By Anna Prior
State Street Corp. said fourth-quarter earnings rose 16% on
higher servicing and management fees.
State Street, one of the country's largest trust banks, has
taken a hard line on expenses despite improving business trends.
The company's cost-control measures have included withdrawing from
its fixed-income-trading initiative and staff cuts, actions it has
said will better align expenses with its business outlook.
The company reported a profit of $545 million, or $1.22 a share,
up from $468 million, or $1 a share, a year earlier. The latest
quarter included an out-of-period income tax benefit of $71
million, or 16 cents a share, related to the completion of a
multiyear data-enhancement process in connection with the company's
deferred income-tax accounts. Per-share earnings also included
pretax provisions of $45 million, or six cents a share, related to
previously disclosed litigation and non-U.S. regulatory
matters.
Adjusted per-share earnings rose to $1.15 from $1.11.

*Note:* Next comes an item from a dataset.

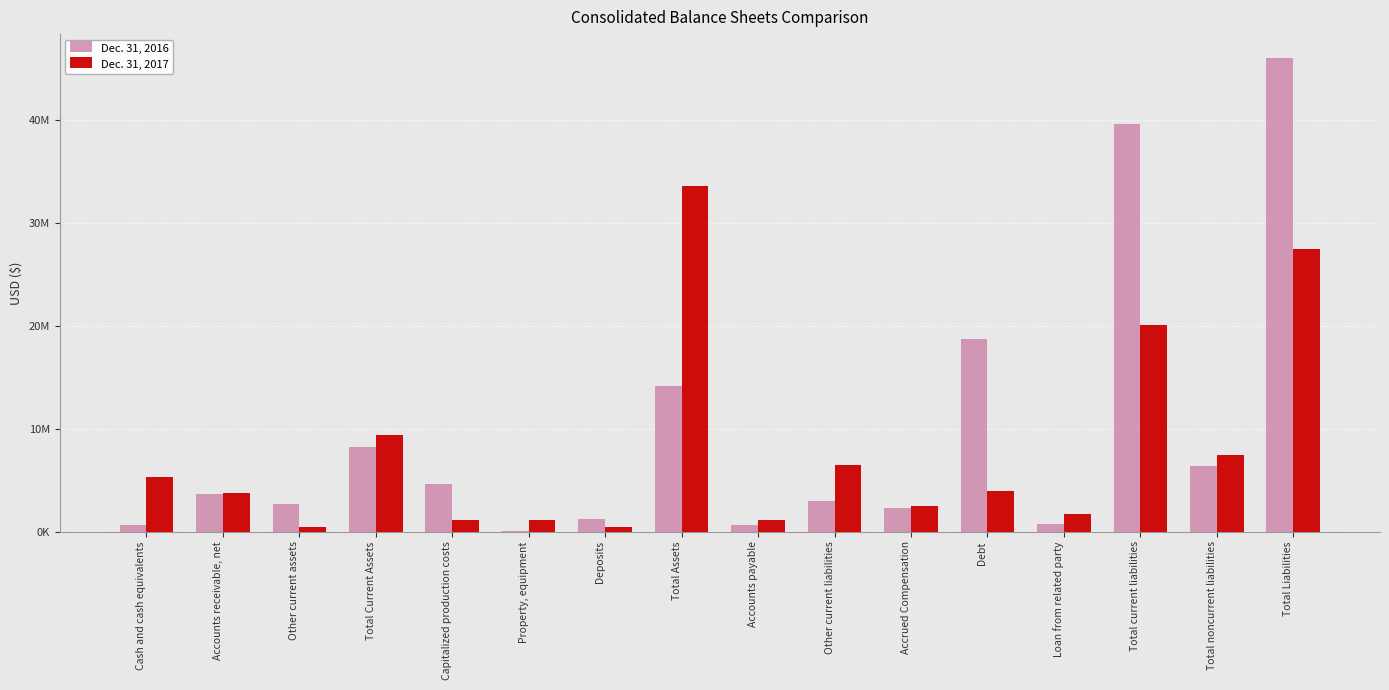

True or false: Dec. 31, 2016 has a value of 27886464 at Total Liabilities.

False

Revenue edged up 0.4% to $2.46 billion, while operating revenue
rose 2.8% to $2.53 billion.
Analysts polled by Thomson Reuters forecast earnings of $1.19 a
share on revenue of $2.5 billion.
State Street shares recently fell 3.2% to $72.76 in premarket
trading.
Servicing fees rose 7.1% to $1.23 billion. Trading-services
revenue, which includes foreign-exchange trading revenue and
brokerage and other fees, fell 6.2% to $228 million. Management
fees added 12% to $290 million.
Assets under management at the end of the quarter rose 12% to
$2.35 trillion from a year earlier, while assets under custody and
administration climbed 13% to $27.43 trillion.